2056 et+ il a rejoint les rebelles et participé à toutes sortes d'actions illégales, de façon directe ou indirecte. pour l'instant, il ne s'est pas fait arrêter.
(donovan sort un briquet de sa poche de veste, s’allume une clope et en prend une taffe qu’il souffle lentement.)

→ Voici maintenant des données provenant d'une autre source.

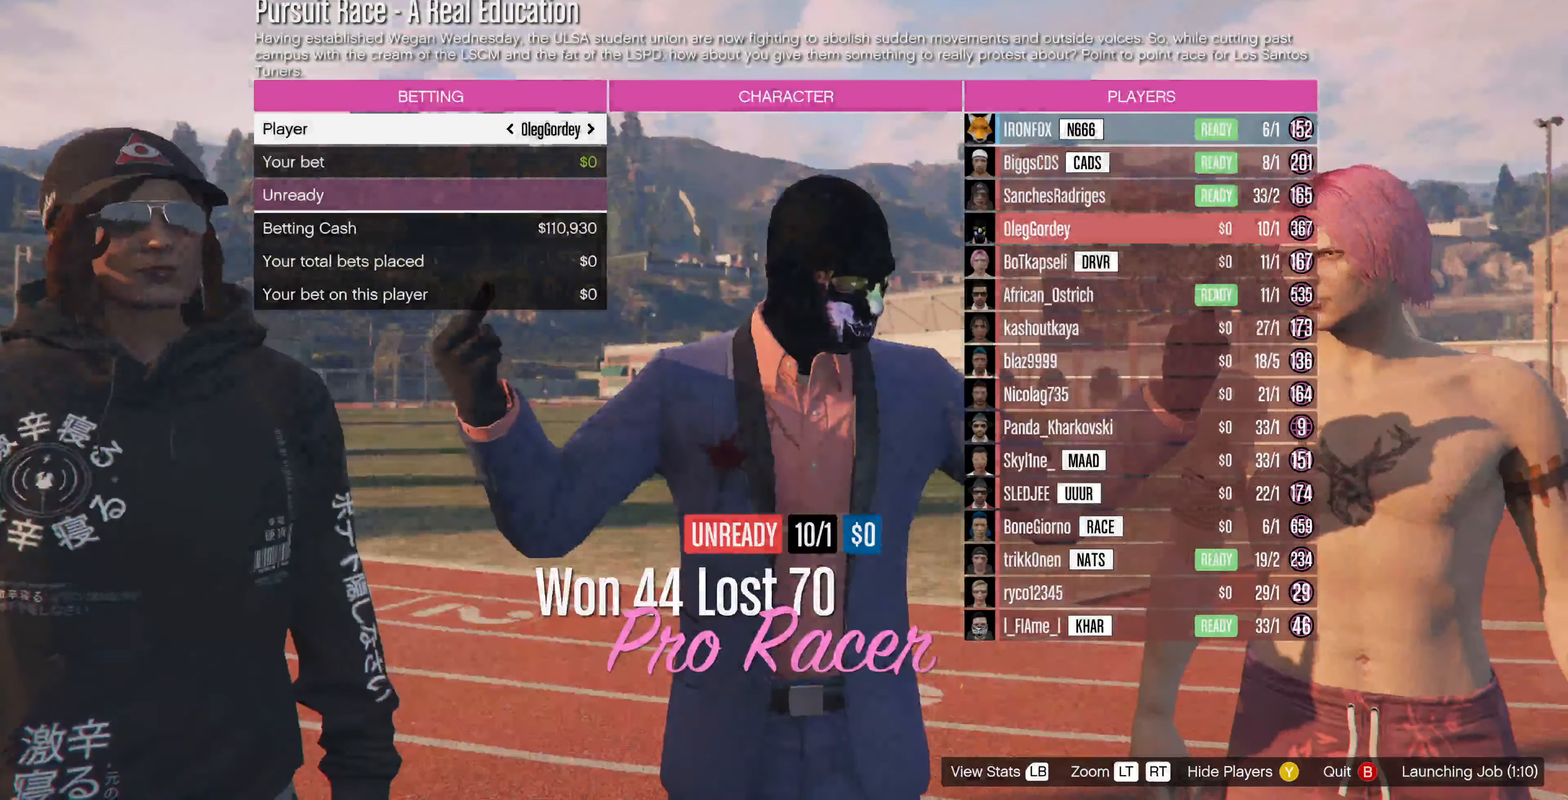
{"buttons": [], "left_stick": "center", "right_stick": "center", "events": [[133, "DPAD_RIGHT", "up"]]}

il avait à peine dix-huit ans. moi, à dix-huit ans, je voulais m’engager dans l’armée. je pensais que c’était le meilleur moyen de protéger les gens. bon, au final, j’ai eu un accident et mes rêves sont partis en fumée. mais c’est pas plus mal. enfin. lui, c’était pas l’armée, c’était les rebelles. misha, c’est comme ça qu’il s’appelait, misha était orphelin. sa mère s’était tuée au travail pour essayer de nourrir toute la famille et son père s’était tiré des années plus tôt. c’était sa grande sœur qui s’occupait de lui et des plus jeunes. et misha, il avait la rage. il voulait être entendu. même si pour ça il fallait faire des dégâts…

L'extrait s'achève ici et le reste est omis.